* _INFORMATION SHOWN_
- - - - - - -
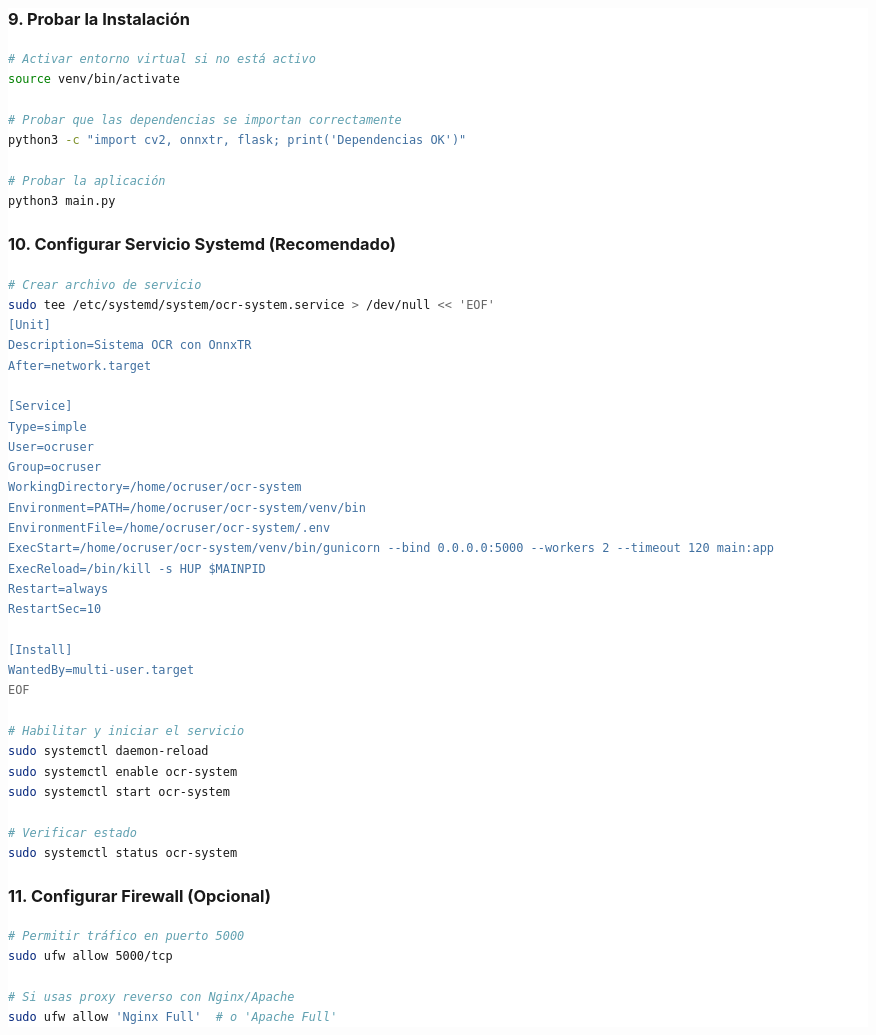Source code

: ### 9. Probar la Instalación

```bash
# Activar entorno virtual si no está activo
source venv/bin/activate

# Probar que las dependencias se importan correctamente
python3 -c "import cv2, onnxtr, flask; print('Dependencias OK')"

# Probar la aplicación
python3 main.py
```

### 10. Configurar Servicio Systemd (Recomendado)

```bash
# Crear archivo de servicio
sudo tee /etc/systemd/system/ocr-system.service > /dev/null << 'EOF'
[Unit]
Description=Sistema OCR con OnnxTR
After=network.target

[Service]
Type=simple
User=ocruser
Group=ocruser
WorkingDirectory=/home/ocruser/ocr-system
Environment=PATH=/home/ocruser/ocr-system/venv/bin
EnvironmentFile=/home/ocruser/ocr-system/.env
ExecStart=/home/ocruser/ocr-system/venv/bin/gunicorn --bind 0.0.0.0:5000 --workers 2 --timeout 120 main:app
ExecReload=/bin/kill -s HUP $MAINPID
Restart=always
RestartSec=10

[Install]
WantedBy=multi-user.target
EOF

# Habilitar y iniciar el servicio
sudo systemctl daemon-reload
sudo systemctl enable ocr-system
sudo systemctl start ocr-system

# Verificar estado
sudo systemctl status ocr-system
```

### 11. Configurar Firewall (Opcional)

```bash
# Permitir tráfico en puerto 5000
sudo ufw allow 5000/tcp

# Si usas proxy reverso con Nginx/Apache
sudo ufw allow 'Nginx Full'  # o 'Apache Full'
```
- - - - - - -
* _ASSIGNMENT_
The result should be every entry, word for word, and no pictures.

* _REPLY TO THE EXERCISE_
Source code

: ### 9. Probar la Instalación

```bash
# Activar entorno virtual si no está activo
source venv/bin/activate

# Probar que las dependencias se importan correctamente
python3 -c "import cv2, onnxtr, flask; print('Dependencias OK')"

# Probar la aplicación
python3 main.py
```

### 10. Configurar Servicio Systemd (Recomendado)

```bash
# Crear archivo de servicio
sudo tee /etc/systemd/system/ocr-system.service > /dev/null << 'EOF'
[Unit]
Description=Sistema OCR con OnnxTR
After=network.target

[Service]
Type=simple
User=ocruser
Group=ocruser
WorkingDirectory=/home/ocruser/ocr-system
Environment=PATH=/home/ocruser/ocr-system/venv/bin
EnvironmentFile=/home/ocruser/ocr-system/.env
ExecStart=/home/ocruser/ocr-system/venv/bin/gunicorn --bind 0.0.0.0:5000 --workers 2 --timeout 120 main:app
ExecReload=/bin/kill -s HUP $MAINPID
Restart=always
RestartSec=10

[Install]
WantedBy=multi-user.target
EOF

# Habilitar y iniciar el servicio
sudo systemctl daemon-reload
sudo systemctl enable ocr-system
sudo systemctl start ocr-system

# Verificar estado
sudo systemctl status ocr-system
```

### 11. Configurar Firewall (Opcional)

```bash
# Permitir tráfico en puerto 5000
sudo ufw allow 5000/tcp

# Si usas proxy reverso con Nginx/Apache
sudo ufw allow 'Nginx Full'  # o 'Apache Full'
```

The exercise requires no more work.